Pic de L'Escalette et Pic de Cagire

Le 16/11/2025 par Fred

Compte-rendu de la randonnée au Pic de Cagire, version épopée démesurée :

Après plusieurs jours à scruter frénétiquement les caprices d’un ciel manifestement joueur — et une réunion de crise entre nos encadrants/co-présidents, dignes d’un sommet diplomatique G7 spécial météo — la sortie dominicale au Pic de Cagire fut enfin validée samedi à midi pétantes. Soulagement collectif. Les Pyrénées pouvaient trembler : nous arrivions. Nous étions six valeureux inscrits pour cette petite randonnée, autrement dit une aventure titanesque de moins de 10 kilomètres et “seulement” 900 mètres de dénivelé positif. L’escouade : Rachel l’infatigable, Nathalie la distributeuse officielle de chocolat, Marine la fournisseuse de Tuc, Benjamin le stoïque, Jean-Philippe le pilote de précision, et moi, humble narrateur et héros bien sûr incompris. Avec nos deux encadrants du jour, Marie et Gilbert, l’équilibre hommes-femmes était parfait. L’équilibre mental, lui, restait à vérifier. Départ à 6 h du parking d’Aldi, lieu stratégique connu pour abriter les plus grandes expéditions du club. Tout le monde est à l’heure, un exploit en soi. Direction le col du Menté, 135 kilomètres avalés en moins de deux heures grâce au pilotage chirurgical de JP et Nath. À 8 h 20, nous attaquons les premières pentes, 6 °C au thermomètre, un ciel dégagé : autrement dit la météo idéale pour transpirer avec dignité. La mise en jambes est immédiate. La pente se dresse comme un mur jusqu’à la cabane de l’Escalette. Là, nous faisons pause contemplative obligatoire. Devant nous, la chaîne des Pyrénées déroule son tapis de sommets : du Valier au Pic du Midi, avec en guest-star la Maladeta. Pas mal pour un simple balcon à 1 600 m. Nous reprenons notre ascension vers le col de l’Escalette, quand soudain, apparition d’une troupe de cervidés : un cerf et trois biches. Public conquis. On a senti qu’ils appréciaient notre technique de montée, ou du moins notre élégance respiratoire (celle du phoque asthmatique). La suite se corse : le fameux pas de l’âne. Une crête glissante, des mains à poser, des fesses à poser aussi (parfois malgré nous). On avance avec la grâce d’un manchot sur une plaque de verglas. Heureusement, Marie et Gilbert distillent conseils et sérénité. Résultat : zéro chute notable, seulement quelques dérapages artistiques.

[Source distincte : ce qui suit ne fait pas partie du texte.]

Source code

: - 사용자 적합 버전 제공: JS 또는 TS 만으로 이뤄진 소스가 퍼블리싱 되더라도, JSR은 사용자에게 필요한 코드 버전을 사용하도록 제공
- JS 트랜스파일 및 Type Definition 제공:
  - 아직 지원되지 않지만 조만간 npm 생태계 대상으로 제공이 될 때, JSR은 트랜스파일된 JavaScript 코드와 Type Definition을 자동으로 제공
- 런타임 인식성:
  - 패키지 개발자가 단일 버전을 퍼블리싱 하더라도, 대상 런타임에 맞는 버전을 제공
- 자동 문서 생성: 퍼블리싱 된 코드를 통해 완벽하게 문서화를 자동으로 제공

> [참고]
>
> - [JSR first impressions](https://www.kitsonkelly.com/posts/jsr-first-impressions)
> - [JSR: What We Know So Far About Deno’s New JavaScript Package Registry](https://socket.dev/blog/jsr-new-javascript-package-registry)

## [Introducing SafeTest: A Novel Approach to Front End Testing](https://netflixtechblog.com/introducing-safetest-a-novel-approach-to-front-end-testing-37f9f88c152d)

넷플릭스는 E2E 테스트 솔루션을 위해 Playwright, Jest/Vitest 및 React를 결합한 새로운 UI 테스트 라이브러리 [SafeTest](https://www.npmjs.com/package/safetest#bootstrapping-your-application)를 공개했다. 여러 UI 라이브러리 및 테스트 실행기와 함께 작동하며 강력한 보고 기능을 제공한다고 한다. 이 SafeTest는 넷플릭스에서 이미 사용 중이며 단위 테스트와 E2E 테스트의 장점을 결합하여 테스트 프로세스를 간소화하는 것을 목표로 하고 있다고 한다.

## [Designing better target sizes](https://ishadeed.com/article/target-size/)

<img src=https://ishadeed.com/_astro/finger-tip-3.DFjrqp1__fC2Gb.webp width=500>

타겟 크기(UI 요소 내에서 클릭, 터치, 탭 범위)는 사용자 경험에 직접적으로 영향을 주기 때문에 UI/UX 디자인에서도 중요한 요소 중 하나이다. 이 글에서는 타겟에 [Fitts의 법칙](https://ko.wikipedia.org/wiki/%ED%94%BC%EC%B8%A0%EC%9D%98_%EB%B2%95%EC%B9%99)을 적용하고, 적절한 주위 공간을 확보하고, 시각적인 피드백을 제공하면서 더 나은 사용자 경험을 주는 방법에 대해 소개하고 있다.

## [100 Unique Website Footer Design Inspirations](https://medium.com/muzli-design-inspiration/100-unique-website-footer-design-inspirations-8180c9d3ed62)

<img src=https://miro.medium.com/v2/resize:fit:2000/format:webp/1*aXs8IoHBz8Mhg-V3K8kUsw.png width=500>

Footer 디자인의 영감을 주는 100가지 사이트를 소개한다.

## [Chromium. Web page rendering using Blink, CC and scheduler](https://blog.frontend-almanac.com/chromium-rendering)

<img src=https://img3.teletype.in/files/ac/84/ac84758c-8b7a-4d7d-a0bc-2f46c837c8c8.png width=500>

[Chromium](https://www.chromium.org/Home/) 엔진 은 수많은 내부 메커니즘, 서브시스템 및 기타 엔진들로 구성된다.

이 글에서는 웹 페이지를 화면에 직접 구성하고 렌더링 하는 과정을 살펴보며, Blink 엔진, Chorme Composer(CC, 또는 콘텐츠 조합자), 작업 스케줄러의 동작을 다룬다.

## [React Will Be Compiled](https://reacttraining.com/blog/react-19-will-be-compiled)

Arrivés au col du Pas de l’Âne, reste “juste” la dernière ascension : 300 mètres jusqu’au Pic de Cagire, via le Pique Poque et le col de Crête Cagire. Midi approche quand nous atteignons glorieusement le sommet. Pose déjeuner à l’abri d’un vent frisquet mais poli. Rituel immuable : les Tuc de Marine (récompense universelle), puis pique-niques dévorés avec un enthousiasme à peine digne. Enfin, le traditionnel chocolat de Nath, auquel Rachel ajoute le sien. Double dose. Mon bonheur fut total. La température baissant et les nuages jouant à cache-cache avec le soleil, nous redémarrons vers le col de Crête Cagire, puis entamons la descente vers les cabanes de Larreix. La fin se fait sur piste forestière, parfaite pour réviser les fondamentaux : marcher, digérer, râler doucement.

À 14 h 30, retour triomphal au parking. Changement éclair, puis ultime moment sacré : le verre de l’amitié. Collation offerte par Marine et Benjamin, transport assuré par Nath et JP, ambiance orchestrée par tout le monde. Bilan : une journée parfaite, une équipe au top, et un Pic de Cagire désormais habitué à nos frasques.

Fin du rapport héroïco-humoristique.